┌─ Data listing

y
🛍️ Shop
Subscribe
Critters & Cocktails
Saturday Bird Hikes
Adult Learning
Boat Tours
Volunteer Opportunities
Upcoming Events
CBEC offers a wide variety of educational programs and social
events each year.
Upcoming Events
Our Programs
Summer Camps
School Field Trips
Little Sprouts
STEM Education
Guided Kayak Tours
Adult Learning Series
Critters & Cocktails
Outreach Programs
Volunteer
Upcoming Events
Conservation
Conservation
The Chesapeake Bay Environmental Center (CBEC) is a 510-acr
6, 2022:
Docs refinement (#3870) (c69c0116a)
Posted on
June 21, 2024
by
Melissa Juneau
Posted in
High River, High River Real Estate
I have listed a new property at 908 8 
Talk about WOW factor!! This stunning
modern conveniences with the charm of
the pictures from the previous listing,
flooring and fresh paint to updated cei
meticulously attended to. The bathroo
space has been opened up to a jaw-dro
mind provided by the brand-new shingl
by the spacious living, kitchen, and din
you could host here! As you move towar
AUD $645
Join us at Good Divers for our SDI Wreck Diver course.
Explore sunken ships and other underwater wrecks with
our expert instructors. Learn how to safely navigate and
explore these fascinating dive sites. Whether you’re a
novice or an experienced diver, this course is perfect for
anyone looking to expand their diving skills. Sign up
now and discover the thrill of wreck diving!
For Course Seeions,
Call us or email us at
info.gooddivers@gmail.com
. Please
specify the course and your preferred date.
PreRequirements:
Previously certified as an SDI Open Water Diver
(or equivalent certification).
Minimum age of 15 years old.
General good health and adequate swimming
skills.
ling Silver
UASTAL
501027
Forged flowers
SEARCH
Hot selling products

└─
┌─ Data listing

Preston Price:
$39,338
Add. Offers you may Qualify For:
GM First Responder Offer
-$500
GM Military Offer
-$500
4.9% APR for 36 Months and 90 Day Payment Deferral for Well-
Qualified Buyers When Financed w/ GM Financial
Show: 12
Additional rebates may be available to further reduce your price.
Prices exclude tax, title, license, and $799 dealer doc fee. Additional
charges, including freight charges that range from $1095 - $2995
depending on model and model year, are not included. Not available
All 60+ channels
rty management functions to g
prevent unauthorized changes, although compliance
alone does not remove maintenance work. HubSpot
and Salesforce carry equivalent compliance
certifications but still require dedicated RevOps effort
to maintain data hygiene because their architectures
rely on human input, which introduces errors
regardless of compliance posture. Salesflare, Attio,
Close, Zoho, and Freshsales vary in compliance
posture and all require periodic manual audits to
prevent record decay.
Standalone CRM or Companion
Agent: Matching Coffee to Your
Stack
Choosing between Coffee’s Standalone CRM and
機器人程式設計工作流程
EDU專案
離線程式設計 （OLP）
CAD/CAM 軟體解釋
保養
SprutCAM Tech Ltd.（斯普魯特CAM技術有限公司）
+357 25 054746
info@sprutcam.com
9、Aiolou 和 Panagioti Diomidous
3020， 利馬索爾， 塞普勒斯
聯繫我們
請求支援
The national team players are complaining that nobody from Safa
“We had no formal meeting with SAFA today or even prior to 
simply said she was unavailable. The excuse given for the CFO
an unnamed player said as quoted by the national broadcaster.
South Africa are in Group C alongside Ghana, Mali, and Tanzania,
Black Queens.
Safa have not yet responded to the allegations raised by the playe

└─

Work to be completed:
Write down how many lines in the data contain "their". Add nothing else.

Task output:
2